Source records:
◆ ◆ ◆ ◆ ◆

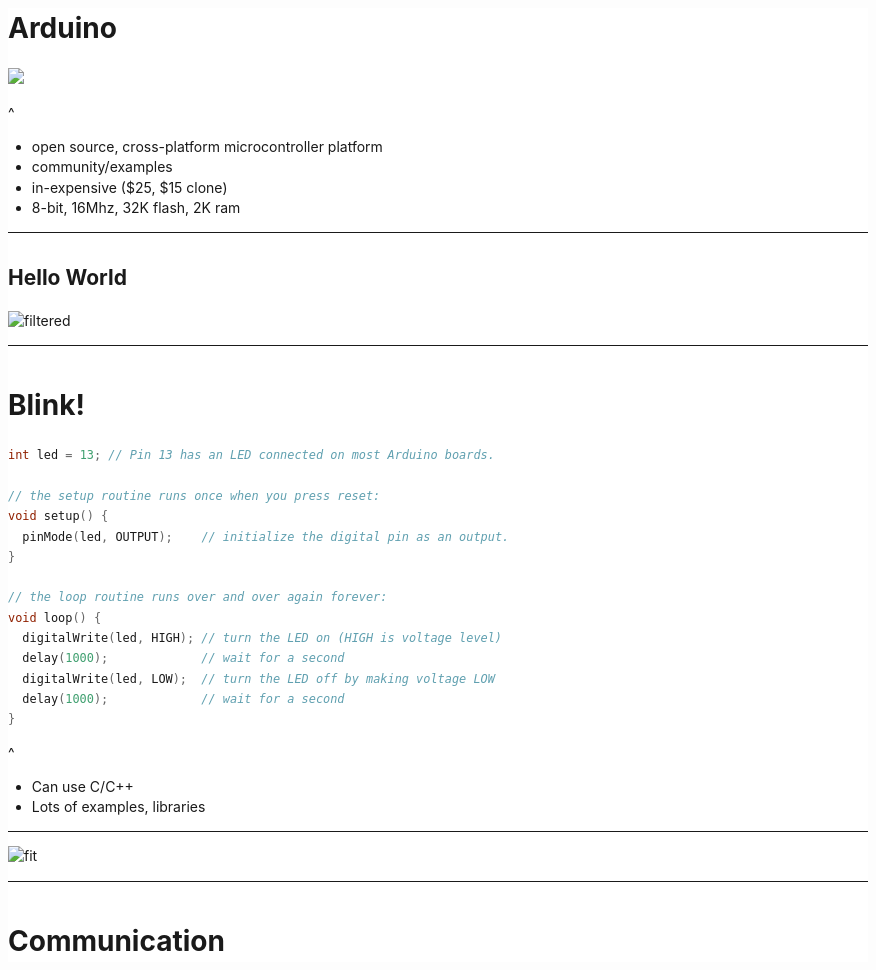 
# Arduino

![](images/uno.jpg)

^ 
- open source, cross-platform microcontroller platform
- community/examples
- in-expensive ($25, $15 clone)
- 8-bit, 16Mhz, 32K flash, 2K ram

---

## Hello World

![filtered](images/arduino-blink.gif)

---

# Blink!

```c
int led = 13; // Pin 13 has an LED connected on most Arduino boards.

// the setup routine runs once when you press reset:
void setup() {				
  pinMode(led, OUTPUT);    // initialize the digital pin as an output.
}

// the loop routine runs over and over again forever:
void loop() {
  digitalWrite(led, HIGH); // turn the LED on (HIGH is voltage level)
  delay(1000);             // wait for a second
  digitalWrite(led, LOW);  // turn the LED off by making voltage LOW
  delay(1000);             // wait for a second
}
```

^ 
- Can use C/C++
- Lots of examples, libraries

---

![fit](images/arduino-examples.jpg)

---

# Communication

◆ ◆ ◆ ◆ ◆

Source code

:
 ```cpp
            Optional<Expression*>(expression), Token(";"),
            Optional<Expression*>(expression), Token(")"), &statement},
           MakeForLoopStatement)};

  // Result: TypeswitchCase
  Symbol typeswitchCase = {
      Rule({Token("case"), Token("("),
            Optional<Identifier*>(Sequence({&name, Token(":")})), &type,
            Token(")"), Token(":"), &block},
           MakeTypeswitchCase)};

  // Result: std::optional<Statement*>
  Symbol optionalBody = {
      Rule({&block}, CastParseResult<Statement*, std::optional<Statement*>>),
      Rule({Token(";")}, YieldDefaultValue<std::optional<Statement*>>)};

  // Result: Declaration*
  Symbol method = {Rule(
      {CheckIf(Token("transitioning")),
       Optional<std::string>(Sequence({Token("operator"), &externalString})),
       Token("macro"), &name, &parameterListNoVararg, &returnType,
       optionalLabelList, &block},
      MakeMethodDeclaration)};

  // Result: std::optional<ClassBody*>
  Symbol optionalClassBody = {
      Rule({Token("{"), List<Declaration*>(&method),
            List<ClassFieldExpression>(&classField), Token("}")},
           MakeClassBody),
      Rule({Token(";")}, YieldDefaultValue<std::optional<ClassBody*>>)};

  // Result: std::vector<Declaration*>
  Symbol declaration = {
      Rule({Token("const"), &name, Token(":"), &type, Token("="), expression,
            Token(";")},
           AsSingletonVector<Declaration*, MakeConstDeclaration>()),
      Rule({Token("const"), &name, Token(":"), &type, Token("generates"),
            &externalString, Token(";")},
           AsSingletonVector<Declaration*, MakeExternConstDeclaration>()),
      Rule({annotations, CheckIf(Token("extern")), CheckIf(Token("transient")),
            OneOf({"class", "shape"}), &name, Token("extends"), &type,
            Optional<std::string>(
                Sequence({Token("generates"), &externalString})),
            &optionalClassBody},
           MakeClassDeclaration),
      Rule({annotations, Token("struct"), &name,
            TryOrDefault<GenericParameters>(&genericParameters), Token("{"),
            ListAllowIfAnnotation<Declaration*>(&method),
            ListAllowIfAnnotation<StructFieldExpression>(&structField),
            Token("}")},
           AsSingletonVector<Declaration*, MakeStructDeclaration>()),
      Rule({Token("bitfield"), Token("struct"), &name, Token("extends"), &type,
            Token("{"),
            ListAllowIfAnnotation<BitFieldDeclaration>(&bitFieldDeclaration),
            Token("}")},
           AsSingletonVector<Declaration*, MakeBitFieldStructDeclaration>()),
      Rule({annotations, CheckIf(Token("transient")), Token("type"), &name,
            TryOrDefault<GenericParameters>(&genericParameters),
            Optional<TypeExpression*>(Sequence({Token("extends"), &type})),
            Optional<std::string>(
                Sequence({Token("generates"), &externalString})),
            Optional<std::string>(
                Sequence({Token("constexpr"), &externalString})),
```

◆ ◆ ◆ ◆ ◆

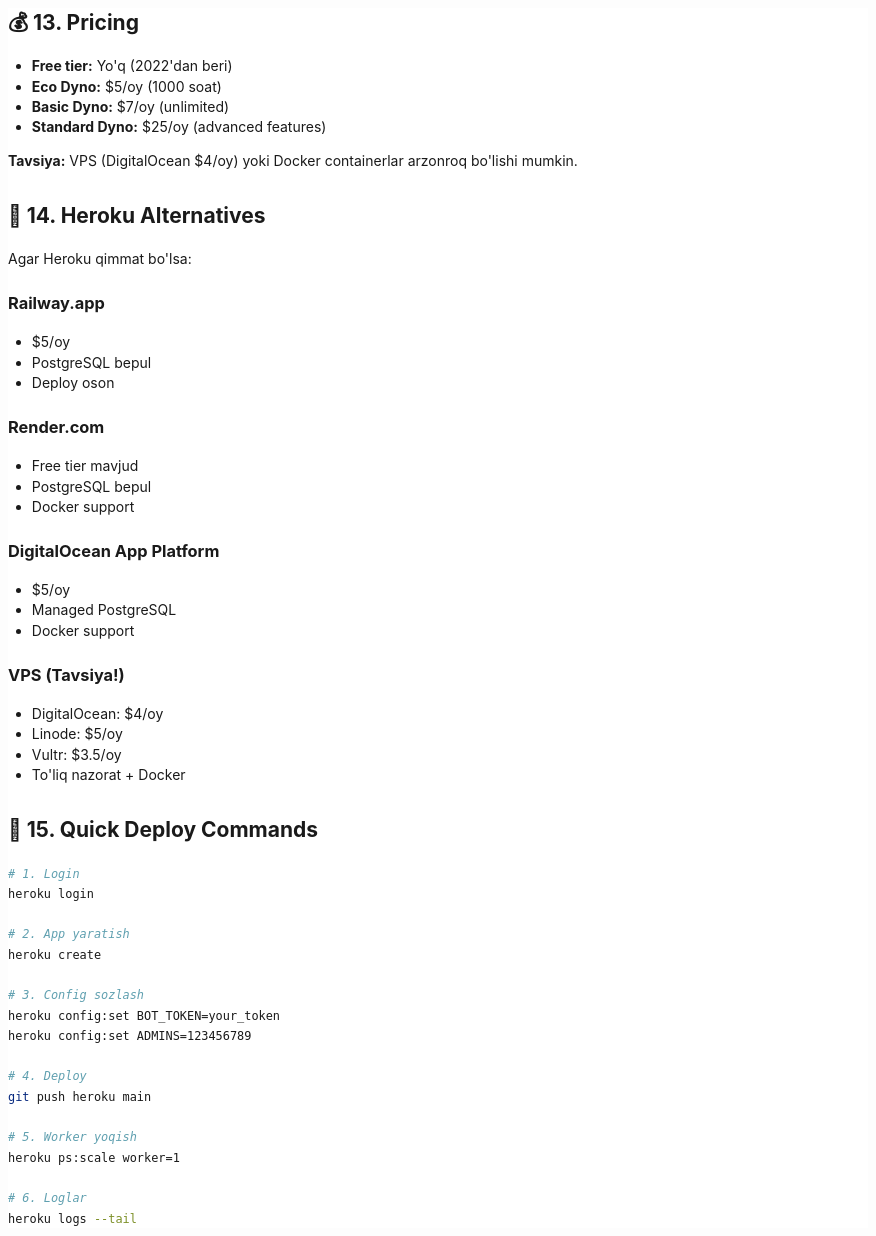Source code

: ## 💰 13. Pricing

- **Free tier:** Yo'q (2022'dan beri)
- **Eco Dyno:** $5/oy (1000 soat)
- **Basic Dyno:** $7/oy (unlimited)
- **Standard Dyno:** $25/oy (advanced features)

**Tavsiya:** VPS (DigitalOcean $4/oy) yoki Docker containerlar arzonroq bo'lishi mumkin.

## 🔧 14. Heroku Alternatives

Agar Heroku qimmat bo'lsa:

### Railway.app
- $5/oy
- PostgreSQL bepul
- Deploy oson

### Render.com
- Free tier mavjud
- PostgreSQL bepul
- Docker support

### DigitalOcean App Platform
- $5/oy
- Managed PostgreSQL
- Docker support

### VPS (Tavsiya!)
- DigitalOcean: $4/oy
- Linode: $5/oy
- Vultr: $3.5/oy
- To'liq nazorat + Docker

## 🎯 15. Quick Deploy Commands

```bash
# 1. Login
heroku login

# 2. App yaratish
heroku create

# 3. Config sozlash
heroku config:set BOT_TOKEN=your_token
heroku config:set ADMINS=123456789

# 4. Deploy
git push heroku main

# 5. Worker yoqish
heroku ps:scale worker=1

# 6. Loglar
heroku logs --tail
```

◆ ◆ ◆ ◆ ◆

What is being asked: Among the records above, find each line holding the string "CheckIf" and pull it out.

Answer area:
      {CheckIf(Token("transitioning")),
      Rule({annotations, CheckIf(Token("extern")), CheckIf(Token("transient")),
      Rule({annotations, CheckIf(Token("transient")), Token("type"), &name,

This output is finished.